The recent deaths of Ahmaud Arbery in Georgia, Breonna Taylor and David McAtee in Kentucky, and George Floyd in Minnesota have again brought to light racism and racial injustice in the United States. As Brethren in Christ, we value all human life and thus our hearts break for the many individuals, families, and communities who live with recurring racism and racial injustice.

As a body of believers, we remain firmly committed to our Articles of Faith and Doctrine which state, “Made in God’s image, each human being is of infinite value and is to be cared for and nurtured. We should relate to others in love and justice — opposing that which destroys, oppresses, demeans, or manipulates, and fostering that which restores, upbuilds, and affirms. God’s plan for the human family calls for wholesome, growing relationships among all persons; it forbids abusive and destructive behavior” (Article II, Relationships in Creation).

Racism urges us to forget that all persons are created equal in God’s image. It is a denial of our God-given personhood. It is contrary to the intent of God in creation and is contrary to the Kingdom of God that has come in the person of Jesus. We denounce individual, communal, corporate, and systemic beliefs or practices that foster, promote, or facilitate racial injustice and benefit some while burdening others simply due to the color of their skin or their race.

As Brethren in Christ, we seek to follow Jesus in all things. We are called to be people of peace and reconciliation and we willingly embrace the call of the gospel to promote forgiveness, understanding, reconciliation, and non-violent resolution of conflict. In our congregations and communities, we want to be known as Jesus-followers who listen, learn, and love those who are most impacted by racism and often feel unheard, uncared for, and unloved.

In his life, Jesus demonstrated sacrifice and service that pleased God. In his death, Jesus reconciled us to God and one another. In his resurrection, Jesus demonstrated the power of God over sin and death. In sending the Holy Spirit on the day of Pentecost, Jesus birthed his Church as a multi-racial, multi-lingual, and multi-cultural family.

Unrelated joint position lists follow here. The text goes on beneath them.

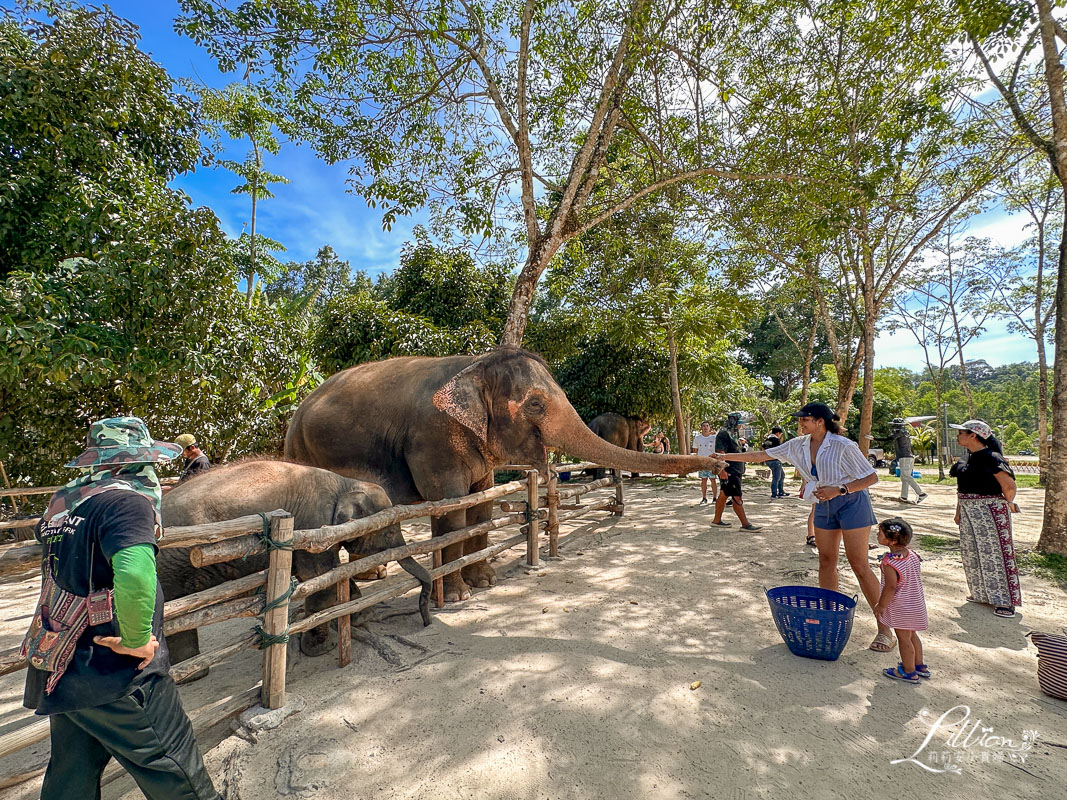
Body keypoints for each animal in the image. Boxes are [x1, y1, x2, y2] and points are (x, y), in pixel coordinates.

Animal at [160, 456, 422, 669]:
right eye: (390, 532)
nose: (425, 617)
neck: (345, 482)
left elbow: (327, 578)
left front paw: (360, 616)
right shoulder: (314, 524)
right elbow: (319, 580)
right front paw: (319, 649)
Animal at [288, 347, 729, 605]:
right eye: (534, 404)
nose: (722, 464)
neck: (473, 366)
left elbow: (481, 504)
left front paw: (486, 581)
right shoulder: (431, 440)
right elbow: (452, 511)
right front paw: (459, 596)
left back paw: (372, 576)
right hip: (304, 452)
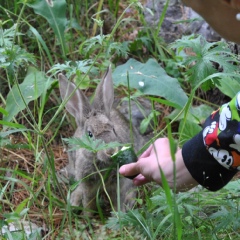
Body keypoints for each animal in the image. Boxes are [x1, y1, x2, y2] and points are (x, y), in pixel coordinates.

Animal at [58, 66, 144, 216]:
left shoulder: (118, 183)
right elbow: (89, 202)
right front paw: (88, 217)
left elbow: (117, 200)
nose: (111, 150)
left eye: (113, 129)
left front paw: (117, 216)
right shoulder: (87, 183)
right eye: (90, 134)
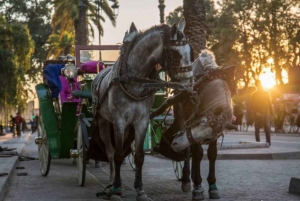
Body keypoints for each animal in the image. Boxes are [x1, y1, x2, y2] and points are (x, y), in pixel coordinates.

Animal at [91, 18, 192, 200]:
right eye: (175, 54)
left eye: (190, 51)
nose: (188, 86)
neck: (134, 80)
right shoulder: (119, 121)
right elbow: (117, 154)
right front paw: (117, 188)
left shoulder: (141, 121)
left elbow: (138, 156)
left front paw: (139, 189)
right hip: (103, 121)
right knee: (110, 151)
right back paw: (111, 181)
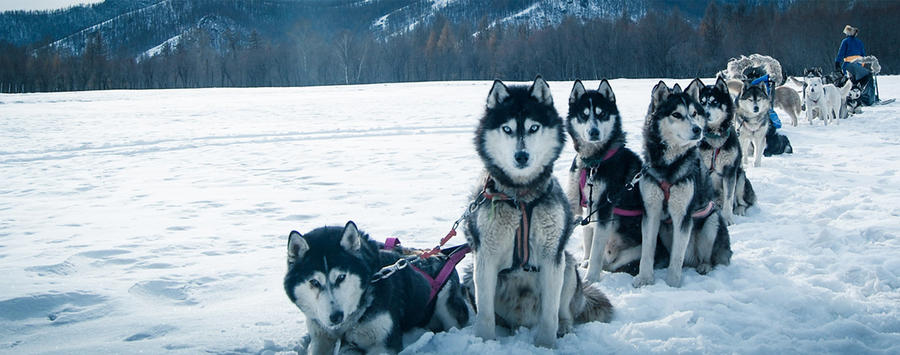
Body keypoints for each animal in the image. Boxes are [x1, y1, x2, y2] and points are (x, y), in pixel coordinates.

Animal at [286, 222, 472, 354]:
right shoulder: (320, 337)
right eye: (314, 282)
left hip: (446, 305)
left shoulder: (383, 344)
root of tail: (443, 255)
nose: (336, 316)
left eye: (341, 277)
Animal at [464, 77, 612, 348]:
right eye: (507, 129)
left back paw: (564, 327)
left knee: (564, 310)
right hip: (469, 275)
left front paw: (545, 344)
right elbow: (485, 314)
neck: (521, 198)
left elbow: (549, 313)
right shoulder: (485, 256)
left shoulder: (551, 256)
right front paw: (485, 342)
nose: (521, 156)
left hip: (568, 267)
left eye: (533, 128)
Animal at [568, 78, 644, 280]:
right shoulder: (586, 204)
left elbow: (596, 248)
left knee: (614, 264)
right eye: (584, 115)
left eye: (601, 114)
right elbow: (588, 236)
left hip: (632, 253)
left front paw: (590, 277)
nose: (594, 132)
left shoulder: (604, 208)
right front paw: (585, 262)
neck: (593, 161)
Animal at [628, 81, 736, 290]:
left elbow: (677, 256)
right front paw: (645, 279)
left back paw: (704, 266)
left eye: (694, 113)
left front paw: (672, 284)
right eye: (676, 114)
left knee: (705, 257)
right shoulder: (651, 211)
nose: (698, 129)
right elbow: (647, 251)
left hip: (712, 222)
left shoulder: (682, 214)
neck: (668, 166)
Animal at [684, 79, 756, 227]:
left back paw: (739, 210)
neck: (715, 137)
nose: (705, 113)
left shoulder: (730, 170)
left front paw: (727, 219)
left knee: (743, 202)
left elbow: (729, 199)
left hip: (740, 176)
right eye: (702, 102)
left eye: (714, 101)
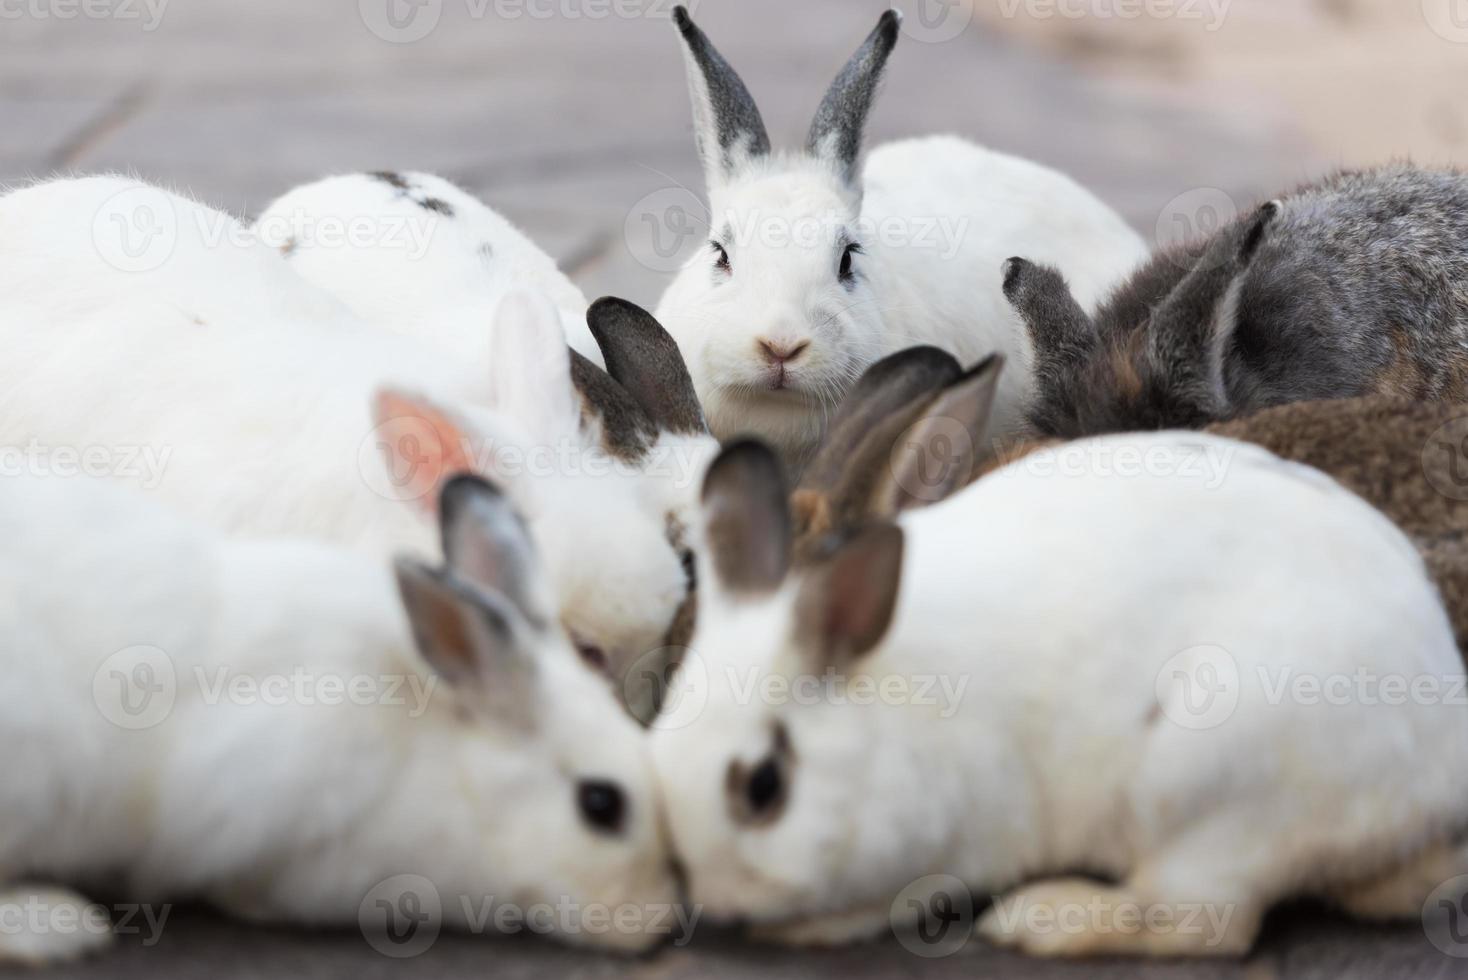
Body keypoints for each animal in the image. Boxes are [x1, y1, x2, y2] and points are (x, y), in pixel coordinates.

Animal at [660, 425, 1468, 950]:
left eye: (764, 786)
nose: (715, 906)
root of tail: (1437, 777)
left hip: (1211, 794)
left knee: (1203, 924)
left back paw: (1037, 921)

The book of Acts describes the growth of the early followers of Jesus as they began to understand and to live the reality of the good news of Jesus, that “There is neither Jew nor Gentile, neither slave nor free, nor is there male or female, for you are all one in Christ Jesus” (Galatians 3:28). The good news of Jesus destroys barriers and removes hostility in order to create one new—equal, loving, caring, supporting—humanity (Ephesians 2:14-18).

Racism and racial injustice should not only be addressed after tragic events, such as those our country has recently experienced, instead, we are called to be about our Father’s business all of the time. Again, in the words of our Articles of Faith and Doctrine, “Jesus Christ commissions the church to make disciples of all the world’s peoples. The church is called to share the gospel in every culture and stratum of society. Evangelism includes bringing people to a saving faith in Christ and to responsible membership in the church. The people of God are also called to be a redemptive influence in the world, confronting corporate sin and seeking to overcome evil with good. They are to be a voice for righteousness, peace, and justice” (Article V, Mission of the Church: In Relation to the World).

The Leadership Council of the Brethren in Christ U.S.